Following last week’s incursion into the US Capitol building by Trump supporters and the founder of a BLM group, a researcher who goes by the Twitter handle @donk_enby got to work archiving every post from that day made on Parler – a conservative alternative to Twitter where many of the protesters coordinated leading up to the incident which left five people dead. Enby calls the evidence “very incriminating.”
Then, after Amazon announced that they were going kill conservative Twitter rival Parler, @donk_enby began archiving posts prior to the 6th, ultimately preserving approximately 99.9% of its content, according to Gizmodo.
Hoping to create a lasting public record for future researchers to sift through, @donk_enby began by archiving the posts from that day. The scope of the project quickly broadened, however, as it became increasingly clear that Parler was on borrowed time. Apple and Google announced that Parler would be removed from their app stores because it had failed to properly moderate posts that encouraged violence and crime. The final nail in the coffin came Saturday when Amazon announced it was pulling Parler’s plug. –Gizmodo
here it is on a graph pic.twitter.com/FuAPZQTQzA
— crash override (@donk_enby) January 11, 2021
Included in the data harvest is “original, unprocessed, raw files uploaded to Parler with all associated metadata.”
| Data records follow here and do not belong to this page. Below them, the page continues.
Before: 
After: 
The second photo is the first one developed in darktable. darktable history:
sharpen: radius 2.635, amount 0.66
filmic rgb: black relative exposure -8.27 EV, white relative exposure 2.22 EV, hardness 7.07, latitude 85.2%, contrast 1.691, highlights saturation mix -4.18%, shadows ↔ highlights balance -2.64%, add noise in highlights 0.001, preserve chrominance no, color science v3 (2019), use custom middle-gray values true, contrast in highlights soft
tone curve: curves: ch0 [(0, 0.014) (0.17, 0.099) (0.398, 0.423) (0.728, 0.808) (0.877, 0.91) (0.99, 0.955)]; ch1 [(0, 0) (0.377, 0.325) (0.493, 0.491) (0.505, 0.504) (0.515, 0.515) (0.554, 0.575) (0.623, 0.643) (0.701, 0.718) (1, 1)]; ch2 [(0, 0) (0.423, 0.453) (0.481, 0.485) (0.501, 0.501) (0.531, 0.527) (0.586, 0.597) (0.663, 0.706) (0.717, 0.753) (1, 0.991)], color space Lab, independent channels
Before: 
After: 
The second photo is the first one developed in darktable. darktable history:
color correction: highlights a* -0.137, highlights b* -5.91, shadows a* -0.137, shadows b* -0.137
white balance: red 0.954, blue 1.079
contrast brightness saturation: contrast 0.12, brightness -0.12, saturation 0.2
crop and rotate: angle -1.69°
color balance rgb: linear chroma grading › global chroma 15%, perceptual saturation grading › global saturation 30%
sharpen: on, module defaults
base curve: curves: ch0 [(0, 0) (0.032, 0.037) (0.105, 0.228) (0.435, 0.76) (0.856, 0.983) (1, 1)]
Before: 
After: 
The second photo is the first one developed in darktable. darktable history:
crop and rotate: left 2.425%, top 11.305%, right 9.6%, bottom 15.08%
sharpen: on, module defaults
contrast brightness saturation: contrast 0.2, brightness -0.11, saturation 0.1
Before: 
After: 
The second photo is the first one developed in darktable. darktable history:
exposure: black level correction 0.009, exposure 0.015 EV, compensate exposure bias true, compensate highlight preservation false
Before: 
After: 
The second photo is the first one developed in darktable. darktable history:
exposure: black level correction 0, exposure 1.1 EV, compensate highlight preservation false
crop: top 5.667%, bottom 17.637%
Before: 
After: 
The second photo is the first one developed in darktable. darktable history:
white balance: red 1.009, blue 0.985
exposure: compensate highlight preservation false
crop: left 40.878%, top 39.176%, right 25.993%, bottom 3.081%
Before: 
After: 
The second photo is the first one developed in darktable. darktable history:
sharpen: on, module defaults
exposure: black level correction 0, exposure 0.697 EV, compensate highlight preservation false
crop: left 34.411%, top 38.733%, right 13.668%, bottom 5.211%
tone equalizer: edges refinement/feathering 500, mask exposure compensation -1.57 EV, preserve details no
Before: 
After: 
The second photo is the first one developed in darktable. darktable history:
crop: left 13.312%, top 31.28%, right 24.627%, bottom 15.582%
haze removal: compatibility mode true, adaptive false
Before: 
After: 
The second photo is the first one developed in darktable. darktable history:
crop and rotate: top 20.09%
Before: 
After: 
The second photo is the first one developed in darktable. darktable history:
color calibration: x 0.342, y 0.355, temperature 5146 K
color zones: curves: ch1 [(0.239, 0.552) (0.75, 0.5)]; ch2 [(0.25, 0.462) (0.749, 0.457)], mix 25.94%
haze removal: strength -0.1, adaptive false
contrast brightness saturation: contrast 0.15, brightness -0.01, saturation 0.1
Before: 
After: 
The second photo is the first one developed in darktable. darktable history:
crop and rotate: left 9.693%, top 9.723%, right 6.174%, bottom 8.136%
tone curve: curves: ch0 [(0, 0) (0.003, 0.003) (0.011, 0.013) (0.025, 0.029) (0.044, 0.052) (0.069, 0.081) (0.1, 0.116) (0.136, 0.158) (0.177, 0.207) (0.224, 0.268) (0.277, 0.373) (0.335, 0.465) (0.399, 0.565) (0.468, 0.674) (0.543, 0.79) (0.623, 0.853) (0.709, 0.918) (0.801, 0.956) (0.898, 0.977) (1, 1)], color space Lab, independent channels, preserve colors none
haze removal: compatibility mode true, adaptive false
— crash override (@donk_enby) January 10, 2021
Apparently as companies were shutting down their services for Parler, they were making press releases. The company that handled 2FA and security, Twilio, shut down service yesterday, and this left a massive security gap. https://t.co/jNtZewxHIx
— OSINTtechnical (@Osinttechnical) January 11, 2021
As Gizmodo notes, aside from obvious privacy implications, the archived data may serve as a “fertile hunting ground for law enforcement,” after dozens of suspects have been arrested in recent days following last week’s incident.
Of course, the data can also be used to help doxx conservatives by cancel-crusaders on the left, who go to great lengths to ruin the lives of their ideological opponents.
“I want this to be a big middle finger to those who say hacking shouldn’t be political,” said @donk_enby, whose efforts are documented at ArchiveTeam.org. She says that the data will eventually be hosted by the Internet Archive.
@donk_enby told Gizmodo that she began digging into Parler after the company issued denials about an email leak unearthed by the hacktivist Kirtner, who has been credited with founding the hacker group Anonymous. @donk_enby said she was able to independently locate the same material herself at the time.
Kirtner, creator of 420chan — a.k.a. Aubrey Cottle — reported obtaining 6.3 GB of Parler user data from an unsecured AWS server in November. The leak reportedly contained passwords, photos and email addresses from several other companies as well. Parler CEO John Matze later claimed to Business Insider that the data contained only “public information” about users, which had been improperly stored by an email vendor whose contract was subsequently terminated over the leak. (This leak is separate from the debunked claim that Parler was “hacked” in late November, proof of which was determined to be fake.) –Gizmodo
Kirtner was suspended by Twitter in December for violating its rules against threatening violence against “an individual or a group of people” after tweeting “I’m killing Parler and its fucking glorious.”
On Sunday, Parler CEO John Matze slammed decisions by Amazon, Apple and Google to “actually destroy the entire company,” adding that they had been “ditched” by their lawyers.
In an interview last year, Matze said that Parler — which has also taken money from Rebekah Mercer, a deep-pocketed, pro-Trump Republican donor — had planned to generate revenue using an “influencer” model. Prominent users would be tapped to post organic-looking posts promoting outside companies and products. Users could then “boycott” the influencers they didn’t like. On Tuesday, @donk_enby posted images of what the influencer panel looked like, as well as a function that enabled Parler to conceal the capability from certain users. –Gizmodo
And now, while Parler is currently dead, its users’ posts have been archived in a ‘lasting public record for future researchers to sift through.’